A Slack Bot which responds to Slash Commands with one of many possible insults.

The Future

This bot started life as a tribute to Bertram Gilfoyle from a very popular show on a very popular network. While that purpose continues, we intend to extend it to provide for a variety of characters and quotations, on both random or filtered bases.

Future usage will be something like:

/insult (no additional input)
... triggers us to pick a character at random, then move to that character's pointer and return a response.

/insult gilfoyle
... the same as above, without the randomness.

The intent is that we'll perform a partial match and take the first result, then jump to that character's pointer in the current quotation queue, returning one of their quotations.

I'm not sure yet how we can successfully handle a case where multiple characters match aside from the above. Suggestions are definitely welcomed.

Setup

Backend

Rename .github/workflows/terraform/backend.tf.example (drop .example from the name).

Then configure the backend in that file to your liking.

Terraform Vars File

Rename .github/workflows/terraform/terraform.tfvars.example (drop .example from the name).

Edit this file to provide values for the following:

organization - the Terraform Cloud organization you'll be using for local testing. 
workspace - the workspace PREFIX you'll use. I append the Environment string to the end of this to name the workspace.
owner - the person responsible for managing the app in your infrastructure. 
cost-center - a string to help you find this app's costs in billing reports. 
app-name - a name for the application. This will affect most resource naming. 
insults-store - the name of the dynamodb table we'll create. 
insults-url - a https:// webhook pointing to Slack that allows the bot to post messages. 

Workspace(s)

The full production workflow of this app makes use of main, develop, and staging branches. Most developers will not need to use all 3 of these. I recommend that you start with just develop for now.

My convention has been to use workspace names that identically match the branch name and my AWS profile names. This allows me to switch workspaces and automatically point to the correct AWS account, and to tag/name resources with the appropriate environment name.

Run terraform workspace new develop and then terraform init. Then go into Terraform Cloud and update the settings on your workspace. You want to run deployments LOCALLY rather than remote. We do this because TF Cloud isn't aware of the workspace name.

AWS Creds

I recommend that you do not rely on long-lived key/secret pairs for authentication. Github supports OpenID Connect, as does AWS. You can find an example TF configuration here.

Combining the above with SSO & MFA on your aws-cli will allow you to remove access keys from all IAM users and improve your account security.

Github Secrets

Create this secret and populate it with your tf cloud token:

TERRAFORM_CLOUD_TOKEN

Provide AWS_DEVELOP_ACCOUNT, AWS_STAGING_ACCOUNT, and AWS_MAIN_ACCOUNT ids (numerical) for each of the environments you intend to use.

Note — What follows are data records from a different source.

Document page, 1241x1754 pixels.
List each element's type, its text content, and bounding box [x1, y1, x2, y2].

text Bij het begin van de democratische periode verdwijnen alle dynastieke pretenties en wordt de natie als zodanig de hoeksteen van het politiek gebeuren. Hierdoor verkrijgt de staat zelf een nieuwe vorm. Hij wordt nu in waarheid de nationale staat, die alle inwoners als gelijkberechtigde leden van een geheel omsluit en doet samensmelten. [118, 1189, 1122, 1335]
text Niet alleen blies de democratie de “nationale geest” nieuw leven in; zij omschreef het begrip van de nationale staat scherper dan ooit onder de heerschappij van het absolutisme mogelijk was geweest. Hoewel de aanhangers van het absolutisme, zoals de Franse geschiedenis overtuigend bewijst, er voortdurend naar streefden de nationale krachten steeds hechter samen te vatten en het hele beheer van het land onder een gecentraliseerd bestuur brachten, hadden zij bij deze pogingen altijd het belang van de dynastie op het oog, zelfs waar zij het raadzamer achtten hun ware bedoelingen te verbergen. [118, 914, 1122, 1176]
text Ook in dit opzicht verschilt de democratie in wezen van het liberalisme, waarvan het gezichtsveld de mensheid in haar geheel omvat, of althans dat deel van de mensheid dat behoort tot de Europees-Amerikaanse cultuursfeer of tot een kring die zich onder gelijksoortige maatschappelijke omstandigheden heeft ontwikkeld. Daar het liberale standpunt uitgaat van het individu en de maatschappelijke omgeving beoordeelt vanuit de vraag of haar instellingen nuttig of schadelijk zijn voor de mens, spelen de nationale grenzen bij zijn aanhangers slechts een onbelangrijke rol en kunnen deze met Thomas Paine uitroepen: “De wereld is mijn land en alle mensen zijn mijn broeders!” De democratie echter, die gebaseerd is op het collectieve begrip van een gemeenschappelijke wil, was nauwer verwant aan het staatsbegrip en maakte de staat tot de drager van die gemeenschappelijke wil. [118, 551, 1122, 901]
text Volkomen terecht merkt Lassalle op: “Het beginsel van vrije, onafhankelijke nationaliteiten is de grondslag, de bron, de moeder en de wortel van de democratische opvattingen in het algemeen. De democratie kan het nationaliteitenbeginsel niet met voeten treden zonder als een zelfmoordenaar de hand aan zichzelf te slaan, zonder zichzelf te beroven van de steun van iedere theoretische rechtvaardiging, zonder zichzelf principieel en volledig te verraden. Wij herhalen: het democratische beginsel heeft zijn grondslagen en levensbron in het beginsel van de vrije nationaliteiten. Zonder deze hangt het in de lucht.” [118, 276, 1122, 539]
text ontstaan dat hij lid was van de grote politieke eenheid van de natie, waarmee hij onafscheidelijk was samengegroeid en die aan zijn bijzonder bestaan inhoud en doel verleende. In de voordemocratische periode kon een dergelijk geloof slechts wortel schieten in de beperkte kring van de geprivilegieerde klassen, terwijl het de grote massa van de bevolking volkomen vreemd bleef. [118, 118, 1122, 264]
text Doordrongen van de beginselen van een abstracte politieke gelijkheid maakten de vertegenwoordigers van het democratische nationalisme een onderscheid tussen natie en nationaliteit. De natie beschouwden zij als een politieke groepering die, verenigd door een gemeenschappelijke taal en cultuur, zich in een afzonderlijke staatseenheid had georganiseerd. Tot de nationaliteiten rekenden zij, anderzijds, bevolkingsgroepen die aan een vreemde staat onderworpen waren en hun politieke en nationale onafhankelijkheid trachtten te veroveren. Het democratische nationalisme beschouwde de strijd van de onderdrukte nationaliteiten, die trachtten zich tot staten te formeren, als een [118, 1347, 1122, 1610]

Populating these values will allow Github to automatically deploy to your AWS account(s) whenever code is merged/pushed to develop, staging, or main branches. You can watch the deployment process in the Actions tab of your repository.

Terraform Apply

Terraform apply will deploy all necessary infrastructure for this and will output the endpoint your bot needs. When the endpoint receives a POST from a Slack Slash Command, it will respond by sending a POST request to the slack-url you specify in terraform.tfvars.